The Government has adopted principles-based guidance, which will allow a commercial organisation to tailor its policies and procedures so that they are appropriate to its size and resources. The principles have been revised since the consultation paper earlier this year and are now as follows:

  • Proportionate procedures: A commercial organisation's procedures to prevent bribery by persons associated with it are proportionate to the bribery risks it faces and to the nature, scale and complexity of the commercial organisation's activities. They are clear, practical, accessible, effectively implemented and enforced.
  • Top level commitment: The top level management of a commercial organisation (be it a board of directors, the owners or any other equivalent body or person) are committed to preventing bribery by persons associated with it. They foster a culture within the organisation in which bribery is never acceptable.
  • Risk assessment: The commercial organisation assesses the nature and extent of its exposure to potential external and internal risks of bribery on its behalf by persons associated with it. This assessment is periodic, informed and documented.
  • Due diligence: The commercial organisation applies due diligence procedures, taking a proportionate and risk based approach, in respect of persons who perform or will perform services before or on behalf of the organisation, in order to mitigate identified bribery risks.
  • Communication (including training) The commercial organisation seeks to ensure that its bribery prevention polices and procedures are embedded and understood throughout the organisation through internal and external communication, including training, that is proportionate to the risks it faces.
  • Monitoring and review: The commercial organisation monitors and reviews procedures designed to prevent bribery by persons associated with it and makes improvements where necessary.
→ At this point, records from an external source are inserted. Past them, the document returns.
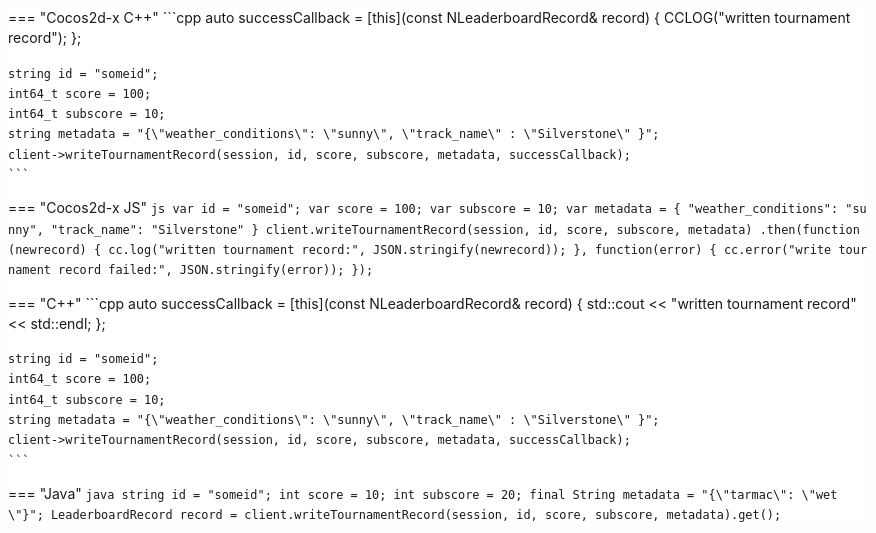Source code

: === "Cocos2d-x C++"
	```cpp
	auto successCallback = [this](const NLeaderboardRecord& record)
	{
	  CCLOG("written tournament record");
	};

	string id = "someid";
	int64_t score = 100;
	int64_t subscore = 10;
	string metadata = "{\"weather_conditions\": \"sunny\", \"track_name\" : \"Silverstone\" }";
	client->writeTournamentRecord(session, id, score, subscore, metadata, successCallback);
	```

=== "Cocos2d-x JS"
	```js
	var id = "someid";
	var score = 100;
	var subscore = 10;
	var metadata = {
	  "weather_conditions": "sunny",
	  "track_name": "Silverstone"
	}
	client.writeTournamentRecord(session, id, score, subscore, metadata)
	  .then(function(newrecord) {
	      cc.log("written tournament record:", JSON.stringify(newrecord));
	    },
	    function(error) {
	      cc.error("write tournament record failed:", JSON.stringify(error));
	    });
	```

=== "C++"
	```cpp
	auto successCallback = [this](const NLeaderboardRecord& record)
	{
	  std::cout << "written tournament record" << std::endl;
	};

	string id = "someid";
	int64_t score = 100;
	int64_t subscore = 10;
	string metadata = "{\"weather_conditions\": \"sunny\", \"track_name\" : \"Silverstone\" }";
	client->writeTournamentRecord(session, id, score, subscore, metadata, successCallback);
	```

=== "Java"
	```java
	string id = "someid";
	int score = 10;
	int subscore = 20;
	final String metadata = "{\"tarmac\": \"wet\"}";
	LeaderboardRecord record = client.writeTournamentRecord(session, id, score, subscore, metadata).get();
	```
The guidance goes on to explain and illustrate each of the principles in turn, with recommended action in each category.

The guidance then sets out a series of case studies, to illustrate how the principles are engaged in different types of situation such as:

  • Facilitation payments
  • Proportionate procedures
  • Joint ventures
  • Hospitality and promotional expenditure
  • Due diligence of agents
  • Communicating and training
  • Community benefits and charitable donations
  • Top level commitment

The content of this article is intended to provide a general guide to the subject matter. Specialist advice should be sought about your specific circumstances.